#### [WORK ORDER]
Only one stretch of the listing below is wanted. Give it again exactly, from the line with "X0011800Y0061500D02*" through the line with "X0111800Y0176500D01*".

#### [RECORDS SUPPLIED]
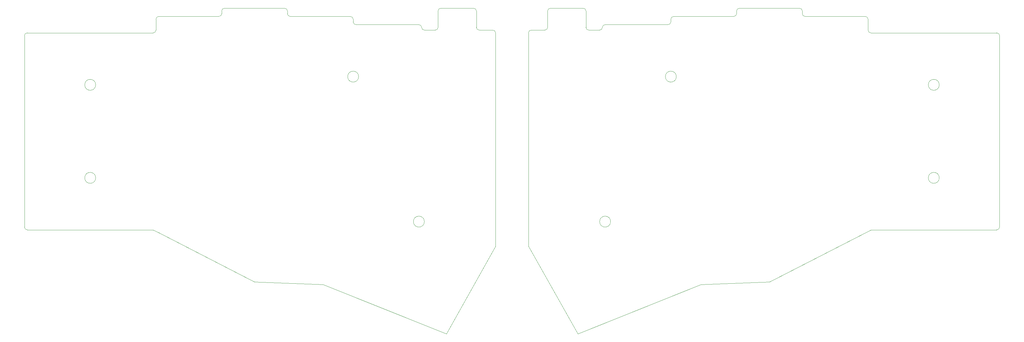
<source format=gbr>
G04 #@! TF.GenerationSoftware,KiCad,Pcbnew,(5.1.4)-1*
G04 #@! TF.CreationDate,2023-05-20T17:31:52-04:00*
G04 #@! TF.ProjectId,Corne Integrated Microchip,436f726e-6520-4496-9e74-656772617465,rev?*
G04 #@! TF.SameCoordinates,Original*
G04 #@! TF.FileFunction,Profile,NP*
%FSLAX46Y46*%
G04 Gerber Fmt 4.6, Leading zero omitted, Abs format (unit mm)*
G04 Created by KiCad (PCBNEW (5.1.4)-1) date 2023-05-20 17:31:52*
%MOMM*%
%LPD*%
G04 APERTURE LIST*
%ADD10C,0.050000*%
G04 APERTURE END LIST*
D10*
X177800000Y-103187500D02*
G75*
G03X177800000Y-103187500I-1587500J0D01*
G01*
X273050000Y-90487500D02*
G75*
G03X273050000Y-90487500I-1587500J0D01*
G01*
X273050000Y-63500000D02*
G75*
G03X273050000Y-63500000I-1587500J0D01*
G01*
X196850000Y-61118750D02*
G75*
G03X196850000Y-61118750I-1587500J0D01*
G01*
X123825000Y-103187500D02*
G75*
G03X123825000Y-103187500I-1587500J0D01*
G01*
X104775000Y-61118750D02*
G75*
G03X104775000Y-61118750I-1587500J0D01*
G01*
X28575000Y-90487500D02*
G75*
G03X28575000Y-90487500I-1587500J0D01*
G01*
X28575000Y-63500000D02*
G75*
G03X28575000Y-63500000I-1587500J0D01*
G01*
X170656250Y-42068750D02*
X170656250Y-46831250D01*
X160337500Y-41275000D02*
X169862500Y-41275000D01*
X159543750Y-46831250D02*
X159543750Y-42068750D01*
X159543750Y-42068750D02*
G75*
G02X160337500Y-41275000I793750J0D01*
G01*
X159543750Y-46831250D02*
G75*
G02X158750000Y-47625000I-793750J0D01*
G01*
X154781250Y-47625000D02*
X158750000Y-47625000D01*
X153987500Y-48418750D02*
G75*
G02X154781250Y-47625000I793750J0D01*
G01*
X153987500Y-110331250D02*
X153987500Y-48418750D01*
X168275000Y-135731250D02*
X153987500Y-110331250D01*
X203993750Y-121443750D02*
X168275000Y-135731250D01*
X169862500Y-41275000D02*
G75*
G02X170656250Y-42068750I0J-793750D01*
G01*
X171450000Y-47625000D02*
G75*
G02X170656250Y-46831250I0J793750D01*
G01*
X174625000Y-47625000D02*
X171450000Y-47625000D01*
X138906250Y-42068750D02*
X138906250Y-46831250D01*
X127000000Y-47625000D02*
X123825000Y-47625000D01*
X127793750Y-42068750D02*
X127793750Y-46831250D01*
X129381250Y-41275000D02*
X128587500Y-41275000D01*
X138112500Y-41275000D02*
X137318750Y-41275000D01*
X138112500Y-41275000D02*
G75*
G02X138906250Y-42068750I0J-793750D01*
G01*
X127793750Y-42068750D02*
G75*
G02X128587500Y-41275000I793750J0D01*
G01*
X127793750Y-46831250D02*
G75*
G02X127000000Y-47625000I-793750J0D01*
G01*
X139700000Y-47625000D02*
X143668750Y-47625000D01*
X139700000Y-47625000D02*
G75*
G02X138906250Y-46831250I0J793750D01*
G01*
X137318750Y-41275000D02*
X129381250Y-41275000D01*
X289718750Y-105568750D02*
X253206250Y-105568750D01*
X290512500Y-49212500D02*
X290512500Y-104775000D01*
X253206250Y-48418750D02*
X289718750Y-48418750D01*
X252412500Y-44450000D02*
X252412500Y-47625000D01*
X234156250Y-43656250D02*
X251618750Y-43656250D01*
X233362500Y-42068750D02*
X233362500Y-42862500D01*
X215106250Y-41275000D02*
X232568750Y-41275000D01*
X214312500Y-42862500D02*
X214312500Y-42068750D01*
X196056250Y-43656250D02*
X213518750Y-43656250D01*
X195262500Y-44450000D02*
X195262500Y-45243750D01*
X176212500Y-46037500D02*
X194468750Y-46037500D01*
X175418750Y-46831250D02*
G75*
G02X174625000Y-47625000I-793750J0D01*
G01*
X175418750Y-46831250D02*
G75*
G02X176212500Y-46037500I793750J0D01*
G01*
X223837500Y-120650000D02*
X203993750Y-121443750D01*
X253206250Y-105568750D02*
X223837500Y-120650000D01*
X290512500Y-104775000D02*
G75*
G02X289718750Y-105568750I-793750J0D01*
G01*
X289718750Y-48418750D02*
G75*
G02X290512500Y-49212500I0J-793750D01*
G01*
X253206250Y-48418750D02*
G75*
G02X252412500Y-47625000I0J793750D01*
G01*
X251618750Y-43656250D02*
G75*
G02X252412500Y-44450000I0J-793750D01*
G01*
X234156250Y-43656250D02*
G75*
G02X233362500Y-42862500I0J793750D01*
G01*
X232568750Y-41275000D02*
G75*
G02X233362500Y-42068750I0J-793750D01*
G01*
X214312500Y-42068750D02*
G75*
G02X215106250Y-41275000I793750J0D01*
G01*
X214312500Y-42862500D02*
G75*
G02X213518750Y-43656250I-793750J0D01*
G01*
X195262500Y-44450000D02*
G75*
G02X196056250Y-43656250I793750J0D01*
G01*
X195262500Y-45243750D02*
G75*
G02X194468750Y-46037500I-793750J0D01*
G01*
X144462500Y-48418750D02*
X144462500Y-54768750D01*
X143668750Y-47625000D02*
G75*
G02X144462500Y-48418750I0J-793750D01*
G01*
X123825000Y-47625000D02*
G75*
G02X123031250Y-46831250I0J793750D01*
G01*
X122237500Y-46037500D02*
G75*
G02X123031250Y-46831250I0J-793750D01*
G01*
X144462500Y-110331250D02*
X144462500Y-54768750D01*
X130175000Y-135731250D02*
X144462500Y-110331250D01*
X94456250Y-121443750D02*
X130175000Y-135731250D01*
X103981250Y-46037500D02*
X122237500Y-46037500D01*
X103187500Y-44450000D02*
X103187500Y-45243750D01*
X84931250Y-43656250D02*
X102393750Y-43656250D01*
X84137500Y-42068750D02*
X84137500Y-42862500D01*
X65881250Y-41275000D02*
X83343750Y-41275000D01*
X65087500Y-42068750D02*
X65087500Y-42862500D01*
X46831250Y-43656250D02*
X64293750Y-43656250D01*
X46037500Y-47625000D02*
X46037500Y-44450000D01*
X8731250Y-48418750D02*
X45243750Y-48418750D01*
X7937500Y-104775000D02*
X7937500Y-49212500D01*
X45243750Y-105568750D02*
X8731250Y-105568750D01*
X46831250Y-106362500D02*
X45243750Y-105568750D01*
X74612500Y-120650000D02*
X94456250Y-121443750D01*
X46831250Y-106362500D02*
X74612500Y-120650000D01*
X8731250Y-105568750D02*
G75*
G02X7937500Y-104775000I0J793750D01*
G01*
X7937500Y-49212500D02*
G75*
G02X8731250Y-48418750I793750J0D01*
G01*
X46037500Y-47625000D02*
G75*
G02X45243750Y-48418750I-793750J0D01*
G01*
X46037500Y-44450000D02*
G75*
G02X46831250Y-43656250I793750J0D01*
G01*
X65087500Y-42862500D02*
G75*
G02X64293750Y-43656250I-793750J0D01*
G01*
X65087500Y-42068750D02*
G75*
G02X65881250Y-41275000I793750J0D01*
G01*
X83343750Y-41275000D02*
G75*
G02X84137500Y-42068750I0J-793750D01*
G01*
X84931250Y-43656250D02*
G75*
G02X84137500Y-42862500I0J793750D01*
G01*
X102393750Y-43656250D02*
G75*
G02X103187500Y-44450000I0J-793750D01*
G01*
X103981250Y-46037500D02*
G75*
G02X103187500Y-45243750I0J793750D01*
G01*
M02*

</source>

...

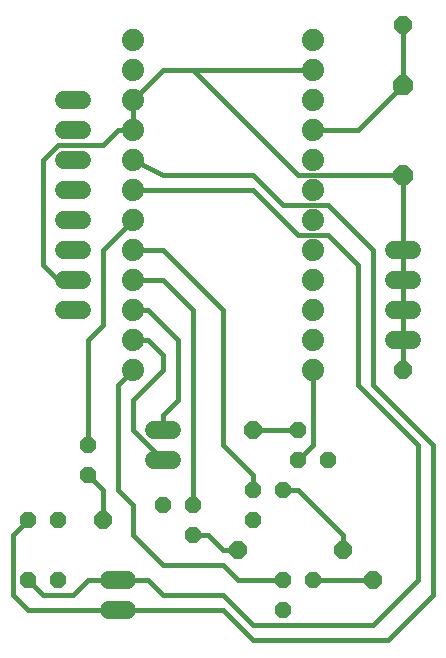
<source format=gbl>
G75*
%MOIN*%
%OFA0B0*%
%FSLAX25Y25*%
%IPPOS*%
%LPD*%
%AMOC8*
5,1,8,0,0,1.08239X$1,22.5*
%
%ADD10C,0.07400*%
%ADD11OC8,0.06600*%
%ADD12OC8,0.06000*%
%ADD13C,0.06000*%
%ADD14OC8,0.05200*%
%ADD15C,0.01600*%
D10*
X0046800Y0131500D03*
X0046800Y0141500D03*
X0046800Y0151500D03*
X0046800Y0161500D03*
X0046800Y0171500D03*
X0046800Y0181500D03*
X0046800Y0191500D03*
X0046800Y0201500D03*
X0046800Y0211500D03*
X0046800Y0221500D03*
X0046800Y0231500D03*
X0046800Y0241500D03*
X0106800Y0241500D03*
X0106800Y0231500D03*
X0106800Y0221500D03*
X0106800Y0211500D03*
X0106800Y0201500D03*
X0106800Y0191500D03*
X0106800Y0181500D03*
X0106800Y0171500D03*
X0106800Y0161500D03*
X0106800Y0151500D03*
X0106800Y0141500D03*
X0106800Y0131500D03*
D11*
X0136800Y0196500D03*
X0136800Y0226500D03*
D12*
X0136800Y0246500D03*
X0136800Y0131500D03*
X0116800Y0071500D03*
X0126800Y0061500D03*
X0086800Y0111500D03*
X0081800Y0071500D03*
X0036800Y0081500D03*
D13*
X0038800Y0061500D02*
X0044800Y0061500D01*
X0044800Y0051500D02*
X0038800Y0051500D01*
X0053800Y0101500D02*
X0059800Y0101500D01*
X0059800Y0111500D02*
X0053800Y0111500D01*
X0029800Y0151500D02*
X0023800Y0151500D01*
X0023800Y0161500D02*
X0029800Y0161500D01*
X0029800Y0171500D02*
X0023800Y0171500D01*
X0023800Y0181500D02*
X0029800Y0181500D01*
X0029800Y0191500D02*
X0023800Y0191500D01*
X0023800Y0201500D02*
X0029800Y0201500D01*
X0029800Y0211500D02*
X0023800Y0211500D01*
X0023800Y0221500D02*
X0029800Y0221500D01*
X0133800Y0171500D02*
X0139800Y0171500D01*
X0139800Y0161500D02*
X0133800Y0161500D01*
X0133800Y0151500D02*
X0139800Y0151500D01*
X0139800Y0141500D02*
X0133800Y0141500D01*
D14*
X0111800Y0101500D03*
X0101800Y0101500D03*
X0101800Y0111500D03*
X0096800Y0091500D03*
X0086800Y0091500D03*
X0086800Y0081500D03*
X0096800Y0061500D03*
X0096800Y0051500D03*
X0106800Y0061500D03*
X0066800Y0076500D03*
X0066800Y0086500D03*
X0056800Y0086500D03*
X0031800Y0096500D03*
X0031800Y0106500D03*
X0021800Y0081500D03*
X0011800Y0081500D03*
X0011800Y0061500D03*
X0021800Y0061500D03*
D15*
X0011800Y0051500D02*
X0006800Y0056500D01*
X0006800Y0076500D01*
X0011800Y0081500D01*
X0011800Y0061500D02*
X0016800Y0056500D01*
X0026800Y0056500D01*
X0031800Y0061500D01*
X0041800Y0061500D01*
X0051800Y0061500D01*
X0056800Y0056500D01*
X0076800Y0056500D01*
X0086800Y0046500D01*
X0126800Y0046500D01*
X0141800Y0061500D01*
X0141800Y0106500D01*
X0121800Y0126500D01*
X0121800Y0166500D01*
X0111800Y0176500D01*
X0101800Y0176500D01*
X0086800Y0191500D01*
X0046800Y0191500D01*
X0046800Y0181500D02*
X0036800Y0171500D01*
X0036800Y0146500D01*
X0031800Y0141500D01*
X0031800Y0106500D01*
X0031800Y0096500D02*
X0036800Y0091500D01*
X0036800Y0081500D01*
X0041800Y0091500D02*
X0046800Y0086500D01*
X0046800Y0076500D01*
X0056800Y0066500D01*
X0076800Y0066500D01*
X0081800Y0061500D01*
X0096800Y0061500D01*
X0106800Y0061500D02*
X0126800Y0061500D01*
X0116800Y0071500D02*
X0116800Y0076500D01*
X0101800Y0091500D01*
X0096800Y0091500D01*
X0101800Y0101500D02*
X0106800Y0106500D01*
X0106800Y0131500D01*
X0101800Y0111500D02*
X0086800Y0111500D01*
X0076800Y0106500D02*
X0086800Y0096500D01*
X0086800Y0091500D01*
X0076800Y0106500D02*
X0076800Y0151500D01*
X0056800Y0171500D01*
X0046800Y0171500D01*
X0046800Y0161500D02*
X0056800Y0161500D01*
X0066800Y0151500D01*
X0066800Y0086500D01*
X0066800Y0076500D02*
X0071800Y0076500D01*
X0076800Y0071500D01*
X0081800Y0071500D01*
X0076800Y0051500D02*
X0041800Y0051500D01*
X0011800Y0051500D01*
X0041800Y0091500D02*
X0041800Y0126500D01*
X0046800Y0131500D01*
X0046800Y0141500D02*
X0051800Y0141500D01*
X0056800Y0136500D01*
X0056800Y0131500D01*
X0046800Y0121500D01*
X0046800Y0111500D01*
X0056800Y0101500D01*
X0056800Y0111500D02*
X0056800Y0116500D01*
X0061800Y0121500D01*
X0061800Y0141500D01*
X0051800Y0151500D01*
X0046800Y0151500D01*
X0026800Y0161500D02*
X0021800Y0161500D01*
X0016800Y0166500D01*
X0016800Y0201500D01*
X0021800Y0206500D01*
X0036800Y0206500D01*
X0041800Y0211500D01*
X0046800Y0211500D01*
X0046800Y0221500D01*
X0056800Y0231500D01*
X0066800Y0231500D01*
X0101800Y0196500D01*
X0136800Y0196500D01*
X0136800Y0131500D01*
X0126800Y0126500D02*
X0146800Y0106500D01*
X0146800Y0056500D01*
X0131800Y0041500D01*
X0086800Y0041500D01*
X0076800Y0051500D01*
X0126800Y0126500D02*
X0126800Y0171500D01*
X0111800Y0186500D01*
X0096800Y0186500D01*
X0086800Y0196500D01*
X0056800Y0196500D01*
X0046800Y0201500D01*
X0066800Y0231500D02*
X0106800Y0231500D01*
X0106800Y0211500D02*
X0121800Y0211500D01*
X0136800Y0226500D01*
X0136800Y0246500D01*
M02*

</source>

* * *

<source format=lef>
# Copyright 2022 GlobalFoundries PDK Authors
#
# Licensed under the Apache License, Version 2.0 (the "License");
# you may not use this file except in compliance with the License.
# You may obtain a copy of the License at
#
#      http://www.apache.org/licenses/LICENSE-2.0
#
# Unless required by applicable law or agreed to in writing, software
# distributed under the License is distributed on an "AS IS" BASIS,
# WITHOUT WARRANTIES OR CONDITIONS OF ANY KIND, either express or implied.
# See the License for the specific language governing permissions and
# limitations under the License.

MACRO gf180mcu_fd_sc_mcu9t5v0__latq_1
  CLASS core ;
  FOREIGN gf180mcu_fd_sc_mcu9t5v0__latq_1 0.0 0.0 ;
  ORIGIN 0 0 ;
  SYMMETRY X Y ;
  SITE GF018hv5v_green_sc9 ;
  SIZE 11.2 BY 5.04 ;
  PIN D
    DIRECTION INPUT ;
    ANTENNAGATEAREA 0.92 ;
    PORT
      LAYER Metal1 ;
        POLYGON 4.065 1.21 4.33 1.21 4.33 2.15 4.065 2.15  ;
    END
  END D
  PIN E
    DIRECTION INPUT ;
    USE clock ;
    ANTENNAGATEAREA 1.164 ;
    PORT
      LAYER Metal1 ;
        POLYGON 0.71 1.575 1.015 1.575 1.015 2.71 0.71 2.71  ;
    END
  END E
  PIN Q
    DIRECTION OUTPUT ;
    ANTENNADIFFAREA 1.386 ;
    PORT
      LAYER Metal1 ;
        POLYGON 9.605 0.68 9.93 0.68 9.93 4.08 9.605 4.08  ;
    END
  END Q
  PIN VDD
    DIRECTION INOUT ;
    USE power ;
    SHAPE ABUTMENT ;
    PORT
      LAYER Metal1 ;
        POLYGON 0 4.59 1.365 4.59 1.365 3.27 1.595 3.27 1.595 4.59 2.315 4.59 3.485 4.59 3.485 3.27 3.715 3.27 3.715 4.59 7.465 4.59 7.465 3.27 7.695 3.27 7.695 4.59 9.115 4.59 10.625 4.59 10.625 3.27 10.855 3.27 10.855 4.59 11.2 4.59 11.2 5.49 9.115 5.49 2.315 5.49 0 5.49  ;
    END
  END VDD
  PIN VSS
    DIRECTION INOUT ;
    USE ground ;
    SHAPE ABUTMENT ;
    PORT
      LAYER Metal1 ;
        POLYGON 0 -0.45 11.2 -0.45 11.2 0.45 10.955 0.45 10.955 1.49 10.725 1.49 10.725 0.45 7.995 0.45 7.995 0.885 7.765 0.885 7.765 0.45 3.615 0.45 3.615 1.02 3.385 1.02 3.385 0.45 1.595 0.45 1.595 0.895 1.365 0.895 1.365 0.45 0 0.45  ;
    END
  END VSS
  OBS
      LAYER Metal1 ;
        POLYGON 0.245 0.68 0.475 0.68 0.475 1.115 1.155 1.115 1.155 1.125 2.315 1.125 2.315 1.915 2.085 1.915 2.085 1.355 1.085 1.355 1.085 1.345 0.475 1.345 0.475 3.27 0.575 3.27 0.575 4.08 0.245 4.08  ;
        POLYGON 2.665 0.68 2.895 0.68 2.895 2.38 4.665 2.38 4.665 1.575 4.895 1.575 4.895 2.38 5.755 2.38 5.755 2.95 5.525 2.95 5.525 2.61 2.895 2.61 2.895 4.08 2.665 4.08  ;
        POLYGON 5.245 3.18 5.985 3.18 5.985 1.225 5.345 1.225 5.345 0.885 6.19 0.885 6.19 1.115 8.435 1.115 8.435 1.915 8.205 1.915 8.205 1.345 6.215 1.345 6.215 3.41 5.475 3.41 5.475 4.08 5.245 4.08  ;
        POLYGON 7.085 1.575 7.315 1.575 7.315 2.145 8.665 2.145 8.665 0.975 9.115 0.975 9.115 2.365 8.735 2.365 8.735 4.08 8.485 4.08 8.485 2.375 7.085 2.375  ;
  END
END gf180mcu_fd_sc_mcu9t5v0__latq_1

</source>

#### [TASK OUTPUT]
X0011800Y0061500D02*
X0016800Y0056500D01*
X0026800Y0056500D01*
X0031800Y0061500D01*
X0041800Y0061500D01*
X0051800Y0061500D01*
X0056800Y0056500D01*
X0076800Y0056500D01*
X0086800Y0046500D01*
X0126800Y0046500D01*
X0141800Y0061500D01*
X0141800Y0106500D01*
X0121800Y0126500D01*
X0121800Y0166500D01*
X0111800Y0176500D01*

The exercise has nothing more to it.